I was wondering if this can be done in the following way:
Lemma: Given $2n$ points in the plane, we can partition the plane into two sets $A_1,A_{n-1}$, where $A_1$ contains 2 points, $A_{n-1}$ contains the other $2n-2$ points, in a way such that the line connecting the two points in $A_1$ does not intersect any possible line segment formed by connecting two points of $A_{n-1}$ (basically, having $A_1,A_{n-1}$ disjoint).
Using this lemma, we first partion the $2n$ points into $A_1,A_{n-1}$. Then we could apply the lemma to $A_{n-1}$, partitioning the plane into sets $A_1,A_2,A_{n-2}$ such that $A_1,A_2$ contain 2 points each, with the segment connecting those two points not intersect any of the possible line segments formed by connecting two points of $A_{n-2}$, or each other.
Then we could repeat the lemma until we can finally partition the plane $P=A_1\cup A_2\cup A_3\cdots\cup A_{\frac{n}{2}}$, with all the $A_i$ disjoint.
The lemma seems kind of obvious (based on trying examples), just partition the plane using a line that separates two of the extreme points in the plane from the rest (e.g. the two "lowest" ones on the plane), however I do not know how to rigorously prove it.
Does anyone have any idea of how to prove this lemma?
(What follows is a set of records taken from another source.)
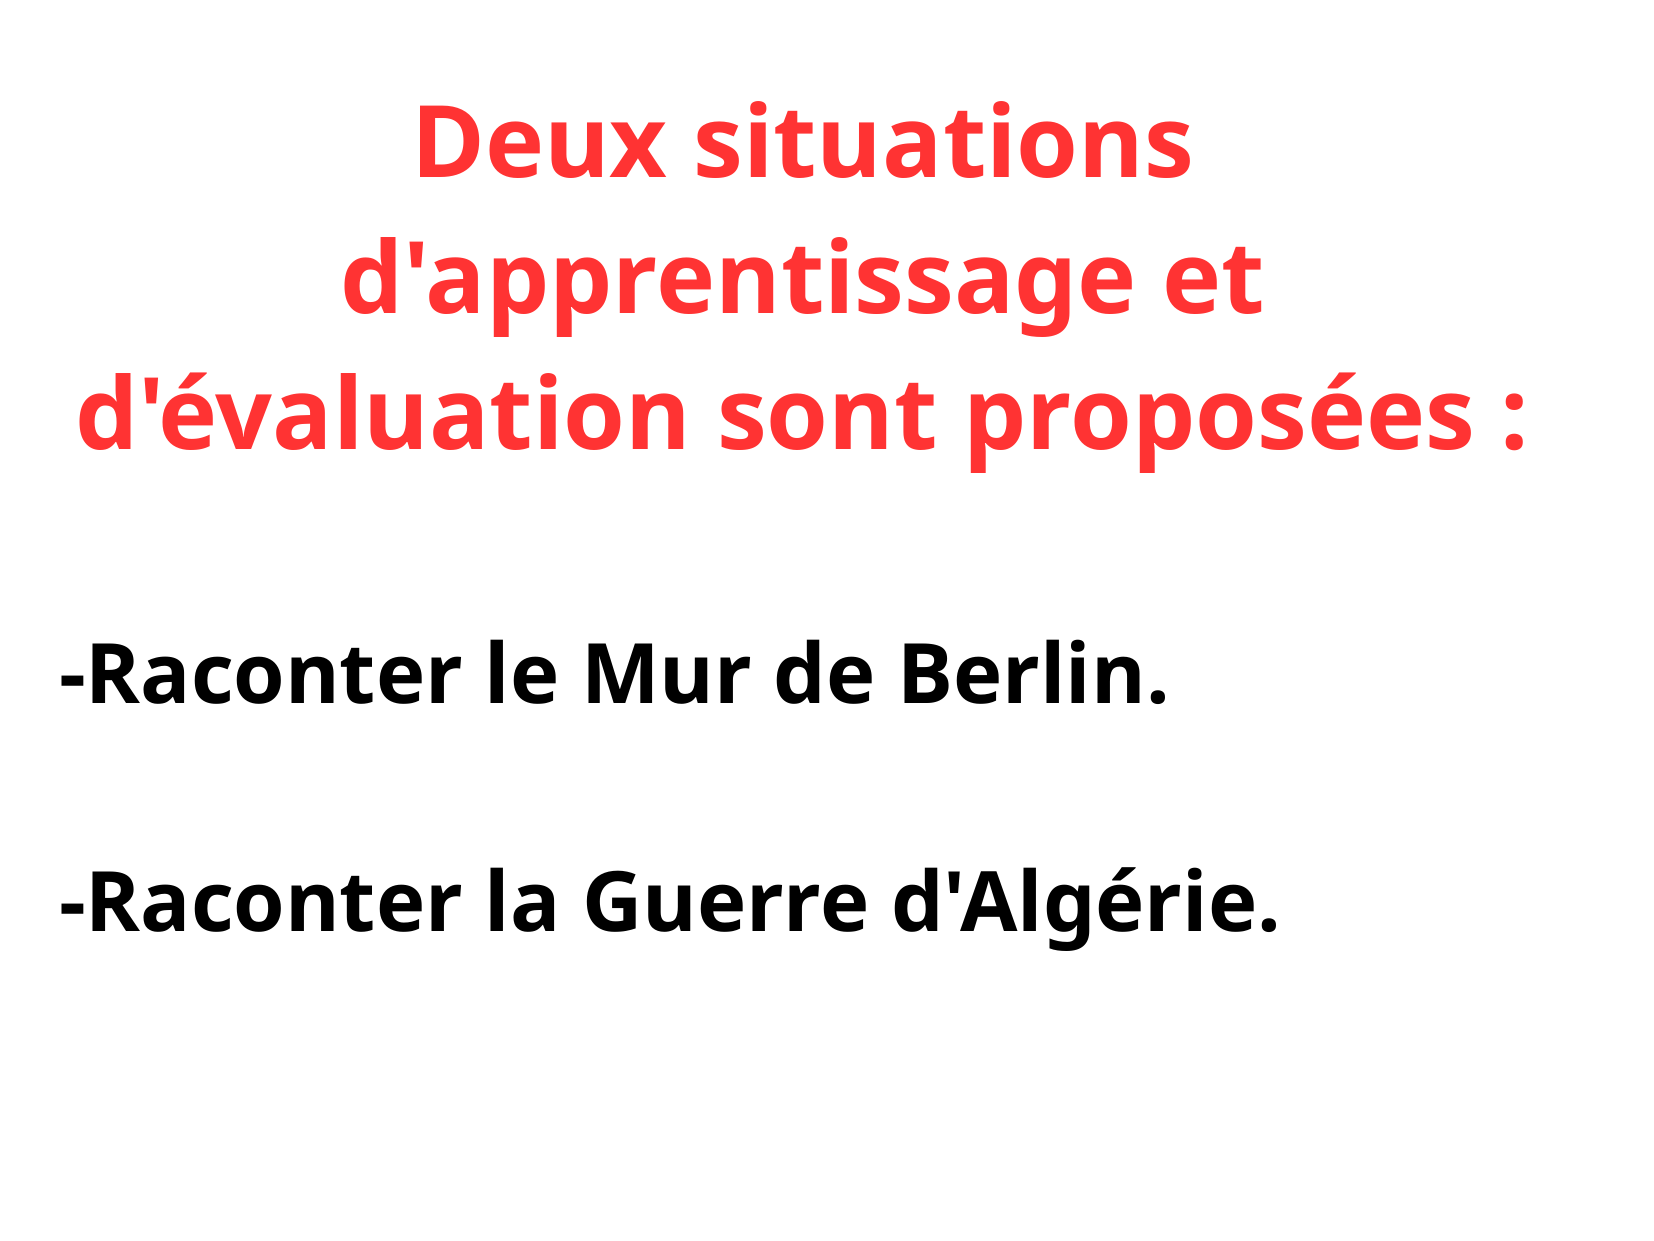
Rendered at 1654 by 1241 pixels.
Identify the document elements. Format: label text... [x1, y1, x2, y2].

subtitle Deux situations d'apprentissage et d'évaluation sont proposées : -Raconter le Mur de Berlin. -Raconter la Guerre d'Algérie. [59, 57, 1548, 1196]
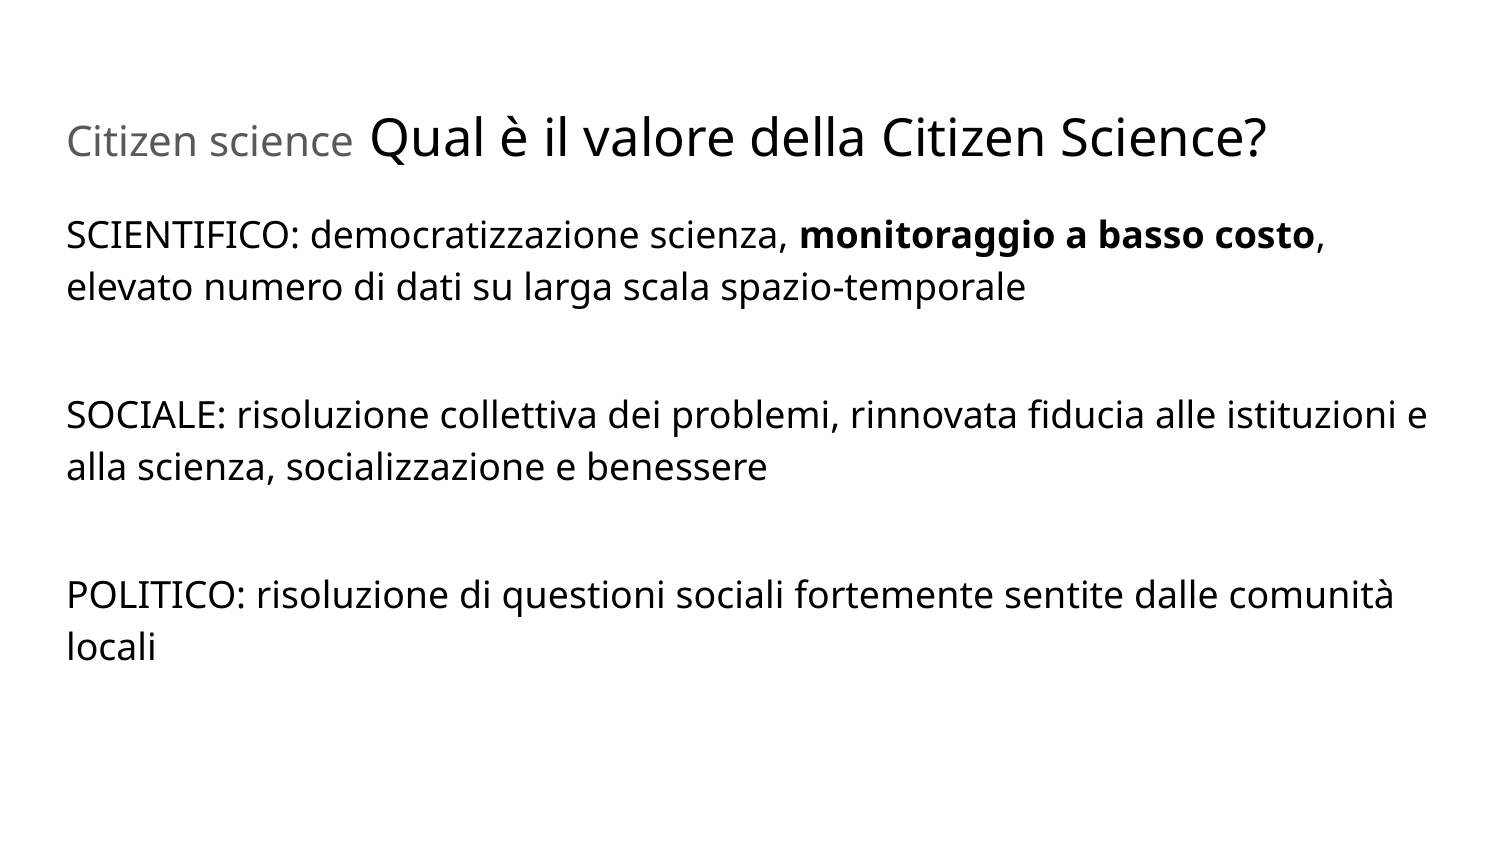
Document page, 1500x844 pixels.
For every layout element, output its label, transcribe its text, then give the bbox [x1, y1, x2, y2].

title Citizen science Qual è il valore della Citizen Science? [51, 72, 1449, 167]
list SCIENTIFICO: democratizzazione scienza, monitoraggio a basso costo, elevato numero di dati su larga scala spazio-temporale SOCIALE: risoluzione collettiva dei problemi, rinnovata fiducia alle istituzioni e alla scienza, socializzazione e benessere POLITICO: risoluzione di questioni sociali fortemente sentite dalle comunità locali [51, 189, 1449, 750]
Also could someone check if this argument works?
Thanks!
Best Answer
This approach can work. If all the points would have different $y$ coordinates it is easy to separate the bottom two by a horizontal line. But if some points have the same $y$ coordinate we can just rotate the points around the origin by some angle.
Since there is only a finite number of pairs of points, and any given pair can have the same $y$ coordinate under only $2$ different angles of rotation. So there must be some angle such that all points end up with different $y$ coordinates.